Today I want to discuss the man who was once Douglas Farmer, a creation of Alex Pardee that is better known as The Astronaut (2016). This character was first introduced to the public in 2014, released as a print from ZeroFriends. Then, the following week, the painting that the print was derived from was exhibited as part of Art Truancy: Celebrating 20 Years of Juxtapoz Magazine at the Jonathan LeVine Gallery in New York. But this designer toy work is actually based on a full body rendition that Pardee posted online alongside a short tale.
Detailing the backstory within the work’s narrative, this tale — “From the Diary of Christina Farmer” — is told through a series of journal entries. Through the story, Christina Farmer slowly reveals how her husband, Douglas, returned from exploring space “different.” Douglas’s skin gained a yellow discoloration and began sagging, his ears eventually giving way to growths with five fingers. Yes, some alien parasite had overtaken Christina’s husband. At the tale’s conclusion, the ultimate fate of Douglas isn’t decisively specified. We had to wait until this year’s Conjoined 666 exhibition for that finale, presented by Pardee in the form of the painting The Astronaut is Dead (2016).
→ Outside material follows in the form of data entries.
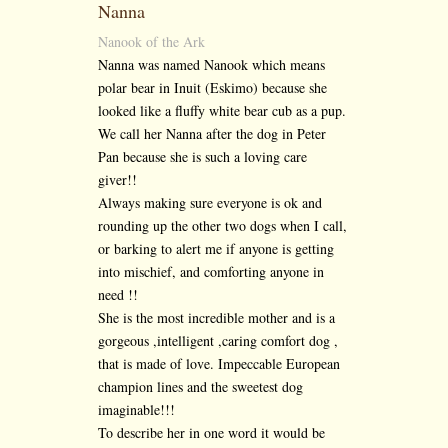
Nanna
Nanook of the Ark
Nanna was named Nanook which means
polar bear in Inuit (Eskimo) because she
looked like a fluffy white bear cub as a pup.
We call her Nanna after the dog in Peter
Pan because she is such a loving care
giver!!
Always making sure everyone is ok and
rounding up the other two dogs when I call,
or barking to alert me if anyone is getting
into mischief, and comforting anyone in
need !!
She is the most incredible mother and is a
gorgeous ,intelligent ,caring comfort dog ,
that is made of love. Impeccable European
champion lines and the sweetest dog
imaginable!!!
To describe her in one word it would be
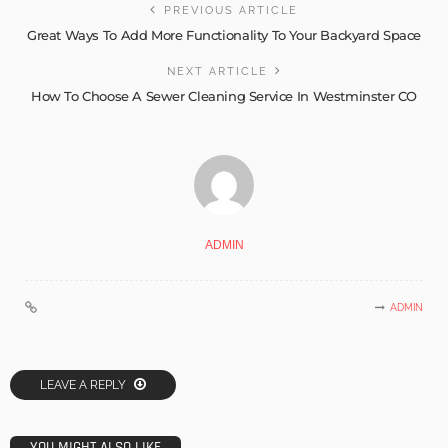
PREVIOUS ARTICLE
Great Ways To Add More Functionality To Your Backyard Space
NEXT ARTICLE
How To Choose A Sewer Cleaning Service In Westminster CO
ADMIN
ADMIN
LEAVE A REPLY
YOU MIGHT ALSO LIKE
My Impressions of The Astronaut

But it’s not all bad. I mean, it did result in this fantastic sculpture produced by ToyQube. Released in May of this year in a full-color edition, this more monochromatic version — called the Abominable Edition (2016) — debuted at New York Comic Con. And, personally, I prefer this version.
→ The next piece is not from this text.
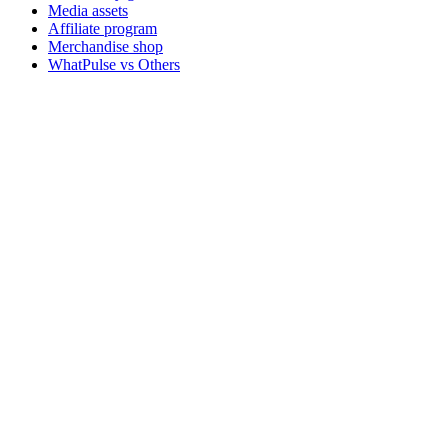
Media assets
Affiliate program
Merchandise shop
WhatPulse vs Others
Though it foregoes the garish, cartoonish colors of Pardee’s original paintings, this more limited color scheme — which Pardee has referred to as the Ghost of The Astronaut — immediately makes me think of a black-and-white, 1950’s sci-fi film. And the simple spots of color, in the eyes of the creature and Douglas’s exposed skull, give a more horrific, frightening element to the whole.
Sculpted with a truly impressive amount of details, the wash of gray covering this work makes every fold and precisely executed aspect stand out. All the little embellishments on the spacesuit are really remarkable, with nothing left out — not even the treads on the bottom of his boots.
Alex Pardee's The Astronaut - Figure (Bottom)
Cast out of a hefty and durable mixture called polystone, made by adding actual powdered stone into resin, the only differently made aspect is the drool. A bit fragile feeling, this PVC element (not ABS plastic as I say in the video) is a show stopper on the original release version. For this Abominable Edition, which has it completely transparent instead of tinted with color, it does lose a bit of its impact.